Güya hayat onları arkasına takıp, girdiği yere çekiyor. Meselâ: hayat bir cisme, bir bedene girdiği vakit, Hakîm ismi dahi tecelli eder. Hikmetle yuvasını güzelce yapıp tanzim eder. Aynı halde Kerîm ismi de tecelli edip meskenini hâcâtına göre tertib ve tezyin eder. Yine aynı halde Rahîm isminin cilvesi görünüyor ki, o hayatın devam ve kemâli için türlü türlü ihsanlarla taltif eder. Yine aynı halde Rezzak isminin cilvesi görünüyor ki, o hayatın bekasına ve inkişafına lâzım maddî, ma’nevî gıdaları yetiştiriyor. Ve kısmen bedeninde iddihar ediyor.
Demek hayat bir nokta-i mihrakıyye hükmünde; muhtelif sıfât birbiri içine girer, belki birbirinin aynı olur. Güya hayat tamamiyle hem ilimdir, aynı halde kudrettir, aynı halde de hikmet ve rahmettir ve hâkezâ..
İşte hayat bu câmi’ mâhiyeti i’tibâriyle şuûn-u zâtiyye-i Rabbânîyyeye âyinedarlık eden bir âyine-i Samediyettir.
İşte bu sırdandır ki: Hayy-ı Kayyûm olan Zâtı Vâcibü’l-Vücûd, hayatı pek çok kesretle ve mebzûliyetle halkedip, neşir ve teşhir eder. Ve herşeyi hayatın etrafına toplattırıp, ona hizmetkâr eder. Çünkü; hayatın vazifesi büyüktür. Evet, samediyyetin âyinesi olmak kolay birşey değil, âdi bir vazife değil.

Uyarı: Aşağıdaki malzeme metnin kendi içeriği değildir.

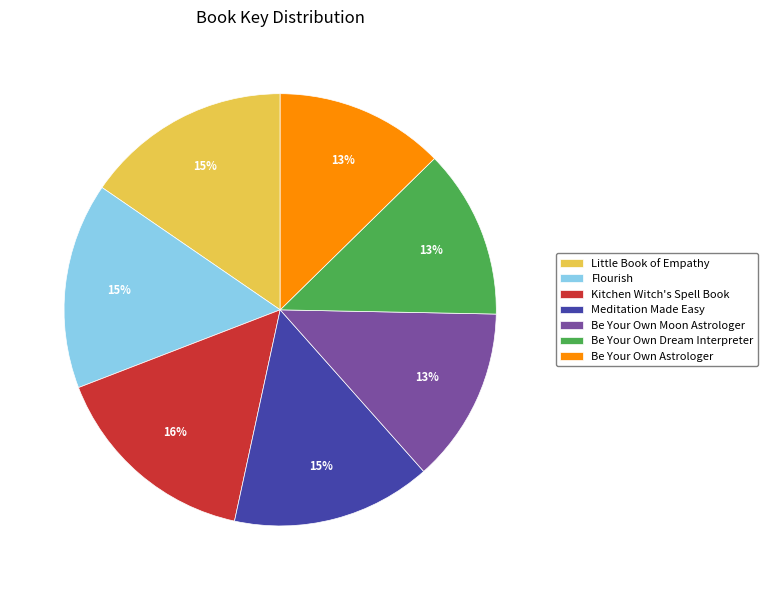

Approximately how many times larger is the value at Little Book of Empathy compared to Meditation Made Easy?

1.0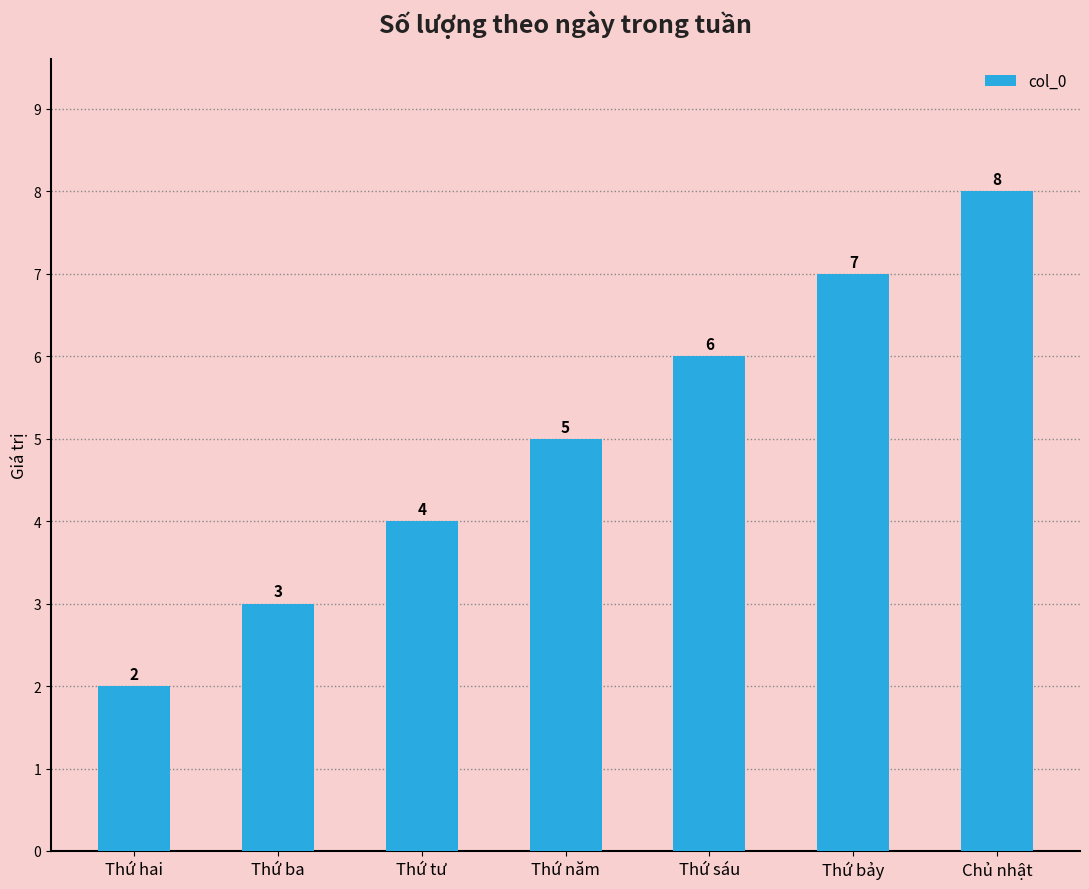

Where is the data nearest to the value 5?

Thứ năm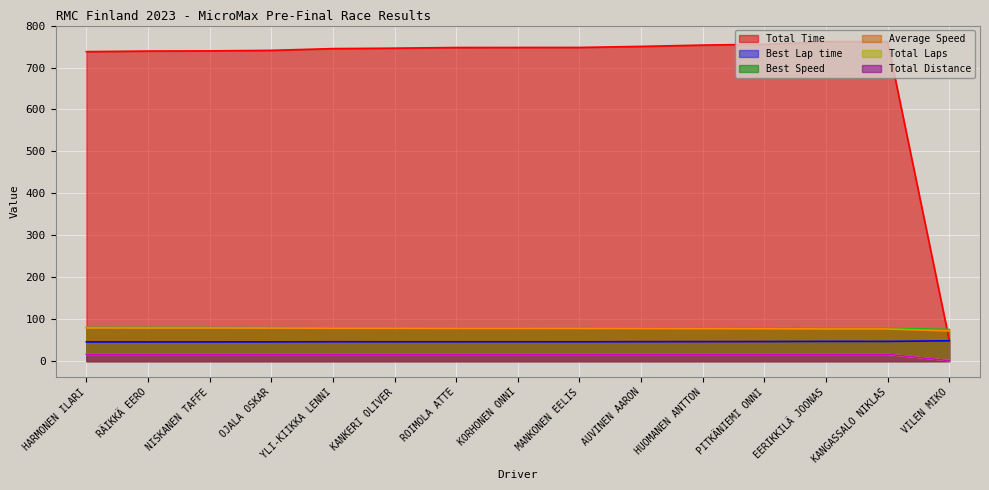

What is the label of the 5th point from the right?

HUOMANEN ANTTON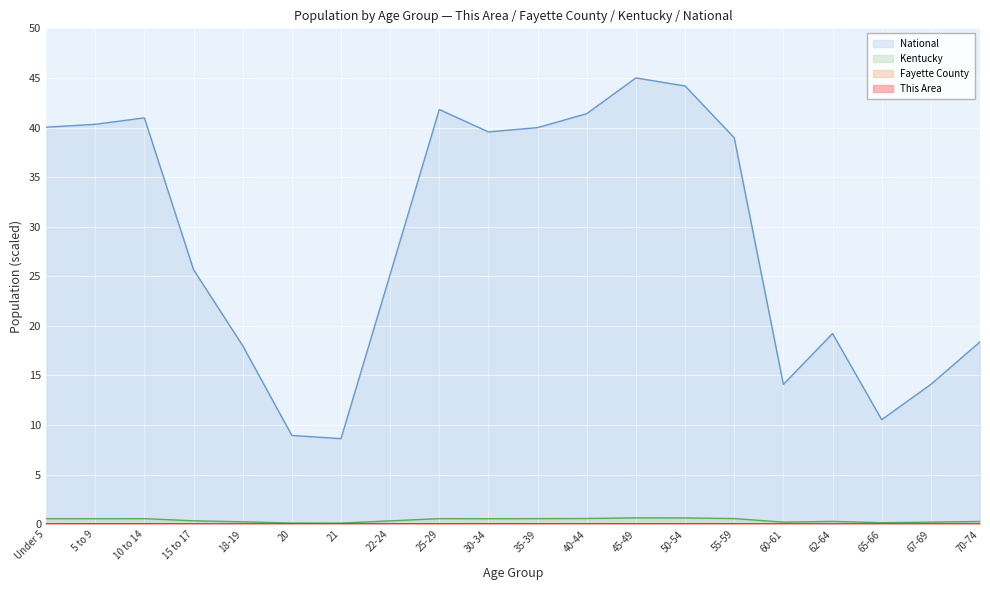

Does the chart display data point markers on the line(s)?

No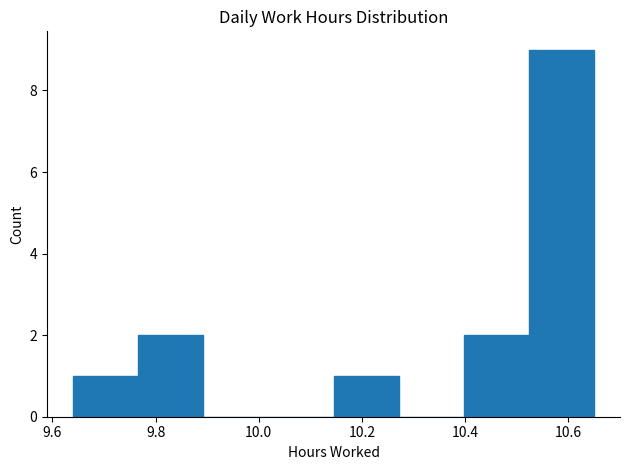

How tall is the bar that spans 10.40 to 10.52 on the x-axis? Neither the bar edges nor the heights are printed on the chart, so give them approximately, as read against the axes.

2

İşte göz önünde her vakit gördüğümüz bu had ve hesaba gelmiyen yeni yeni hayatlar ve hayatların asılları ve zâtları olan ruhlar, birden ve hiçden vücûda gelmeleri ve gönderilmeleri, bir Zât-ı Vâcibü’l-Vücûd ve Hayy-ı Kayyûmun vücûb-u vücûdunu ve sıfât-ı kudsiyyesini ve Esmâ-i Hüsnâsını; lemaatın, Güneşi gösterdiği gibi gösteriyorlar. Güneşi tanımayan ve kabûl etmeyen adam, nasıl gündüzü dolduran ziyayı inkâr etmeye mecbûr oluyor. Öylede: Hayy-ı Kayyûm, Muhyî ve Mümît olan şems-i Ehadiyyeti tanımıyan adam zemînin yüzünü belki mâzi ve müstakbeli dolduran zîhayatların vücûdunu inkâr etmeli ve yüz derece hayvandan aşağı düşmeli. Hayat mertebesinden düşüp câmid bir câhil-i echel olmalı.